In the case of UF, the studied combinations were subjected to a 30 min incubation at 37°C to facilitate PPB. Subsequently, 250 μL aliquots of each combination were dispensed into a centrifugal filter unit containing a low-binding regenerated cellulose membrane (Centrifree; Millipore ref. 4041, USA) UF unit (MWCO: 30 kD). The ultrafiltration process was carried out through centrifugation at 3500 rpm for 40 min at room temperature. Each UF procedure was conducted in triplicate. The determination of clindamycin concentrations in human, bovine and rat plasma samples, as well as in ultrafiltrate, was conducted as described before.¹⁵

In vitro susceptibility tests

S. aureus (ATCC 29213) was obtained from the ATCC. Columbia agar (Columbia + 5% sheep blood) and MHB broth (Oxoid Ltd, UK) were for bacterial growth. MIC values were determined using the serial broth microdilution method, following CLSI (formerly NCCLS) guidelines.²⁵ Overnight, S. aureus was precultured on Columbia agar plates and then inoculated into MHB at an initial inoculum of ∼5 × 10⁵ cfu/mL. The growth media contained defined concentrations of clindamycin. The lowest concentration of antibiotic that prevented visible bacterial growth after 20 h of incubation at 37°C was defined as the respective MIC.

Bacterial growth curves

The S. aureus strain was cultured overnight on Columbia agar plates and then inoculated into three different media: MHB, MHB containing 20% plasma, and MHB containing 70% plasma. The initial inoculum was set at approximately 5 × 10⁵ cfu/mL. The culture tubes containing 3 mL aliquots were then incubated in a water bath at 37°C. Bacteria counts were performed at 0, 4, 8 and 24 h of incubation.

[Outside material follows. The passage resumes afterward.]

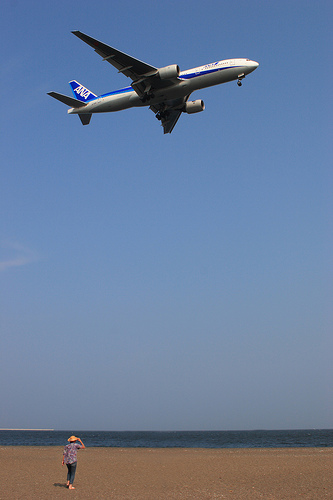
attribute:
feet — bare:
[50, 471, 82, 498]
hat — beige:
[66, 434, 80, 443]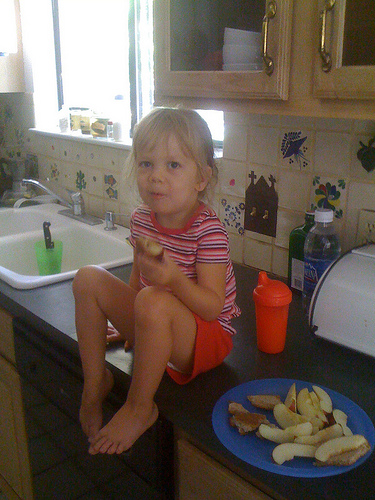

After vortexing each culture tube, two 50 µL samples were removed and diluted serially in 0.9% sodium chloride. After each dilution step, 20 µL was spotted to Columbia agar plates and incubated for 24 h at 37°C. The colonies were then counted and back-extrapolated to determine cfu/mL. Each experiment was repeated at least three times.

Time–kill curves

The impact of various clindamycin concentrations on S. aureus viability was investigated by determining bacterial killing curves. S. aureus was inoculated into MHB broth containing antibiotic concentrations of 0.015, 0.031, 0.062, 0.125, 0.25, 1, 4 and 16 mg/L. The same procedure was repeated with MHB broth containing 20% and 70% bovine plasma to assess the influence of plasma on bacterial sensitivity to clindamycin. For time–kill experiments, 20% and 70% plasma were used as 100% plasma is more viscous than MHB, which can make it more difficult to handle and mix uniformly in experiments. High viscosity can affect the diffusion of oxygen and other molecules, potentially altering bacterial growth rates. Diluting plasma with MHB reduces viscosity and makes the experimental conditions more consistent and manageable. Besides, 100% plasma has a strong impact on bacterial growth. Moreover, by using 20% or 70% plasma, we can explore a range of conditions that mimic different in vivo environments while still maintaining the experimental rigour and control necessary for reproducible and interpretable results.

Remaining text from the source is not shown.